I catch a lot of Pacific rock cod, a basslike fish similar to an Atlantic black seabass, or a small snapper or a freshwater bass. Largely because I love a good whole, grilled fish.
Why? All bass-like fishes have huge heads for their size, and big, round rib cages. This means you get a paltry yield off them if you try to fillet the fish, unless they are very large. Fish I’ll normally cook whole include: largemouth and smallmouth bass, black seabass, porgies, small carp, small snapper, freshwater drum, croakers, spotted sea trout, yellow perch, pompano, triggerfish, etc.
If the fish are small enough to fit into a wok, I crispy fry them, Asian style. But summer is for grilling.
First I slice the fish several times perpendicular to the backbone — this opens the fish to heat better, so it cooks evenly — then I coat them in olive oil and salt, then, after the fish are grilled, sauce them with an herb vinaigrette. I have a recipe for this method, using porgies and oregano oil, in my first cookbook, Hunt, Gather, Cook.
Sometimes I stick with just salt, pepper and lemon, sometimes I use that oregano oil. Sometimes I season the fish with a basil vinaigrette I developed with my friend Elise over at Simply Recipes. Why basil? because in summer, basil feels right. You could use any herb you want.
Or leave the sauce out completely.
Grilling a whole fish is not difficult, but there are a few tricks to doing it without having the fish stuck to your grill grates. Any whole fish will do, but you generally want them single-serving size, about 9 to 14 inches long. Make sure they are well coated in oil, well salted and make sure your grill is nice and hot, and you will be fine. Here's the recipe for the basil vinaigrette.
- 2 whole fish, scaled, gutted and with gills removed
- Olive oil
- 1 recipe basil vinaigrette
- Wash the fish well and make 3-5 slashes in the meat perpendicular to the backbone on each side of the fish. You are doing this to open the interior of the fish to the heat, so it will cook evenly. Make more slashes closer to the head, where the fish is thicker, than toward the tail, which cook first. Snip off any sharp fins with kitchen shears or scissors. Leave the tail, as it will crisp up and taste wonderfully nutty. Seriously. Try it.
- Coat the fish with olive oil and salt it a little more than you think you ought to; salty fish tastes good!

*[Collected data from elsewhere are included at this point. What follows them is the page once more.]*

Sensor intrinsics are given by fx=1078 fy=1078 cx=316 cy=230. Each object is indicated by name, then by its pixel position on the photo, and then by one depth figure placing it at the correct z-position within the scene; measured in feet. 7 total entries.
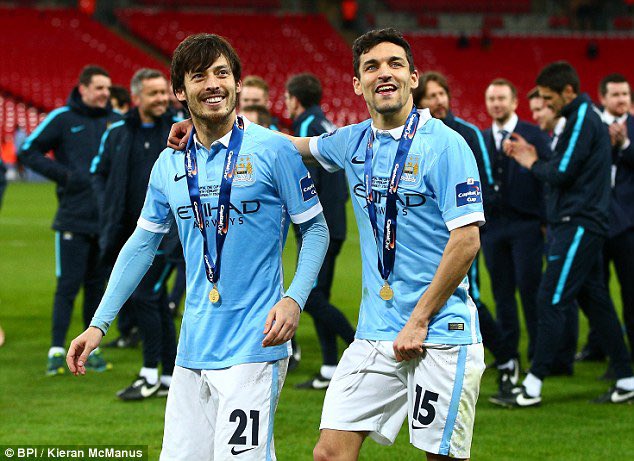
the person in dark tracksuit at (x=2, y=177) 27.47
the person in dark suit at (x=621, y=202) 24.79
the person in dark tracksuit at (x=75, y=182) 26.13
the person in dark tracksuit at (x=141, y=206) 22.49
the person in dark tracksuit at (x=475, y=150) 22.09
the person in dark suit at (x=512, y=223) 25.54
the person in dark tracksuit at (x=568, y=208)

- Get your grill crazy hot, at least 500°F, and scrape the grill grates well to clean them. When you are ready to lay the fish down, dip a paper towel in some oil and grab it with tongs. Wipe down the grill with the oily towel and them immediately lay the fish down on the grill grates. Let them sizzle nicely for a minute or so.
- Turn the heat down to medium and cover the grill if you have a gas grill, or just leave the fish on the open grill if you are using wood or charcoal and the grill is very hot. Let the fish cook for a total of 5-6 minutes on this side, depending on how thick it is. A general rule is a fish will need 10 minutes per inch of thickness.
- To turn the fish, have your tongs in your "off" hand and a big spatula in your good hand. Gently turn the fish over. It should come off the grates cleanly. If not, don't force it. Let the fish back down and come back at it with the spatula, using pressure to pry it off the grates. You don't want to pull the fish away from the grates and have half the skin and meat stick to the grill. Once the fish is flipped, let it cook for another 5-6 minutes.
- Once the fish is ready -- check by making sure the meat closest to the bone in the slash that is closest to the head of the fish is fully cooked -- put it on a platter and drizzle the vinaigrette over it. Enjoy!
One last thing: Make sure your fish are scaled, gutted and have their gills removed -- you don't want to eat scales, and gills can make the fish taste bitter, so cut them out with kitchen shears. Watch out! They are sharp.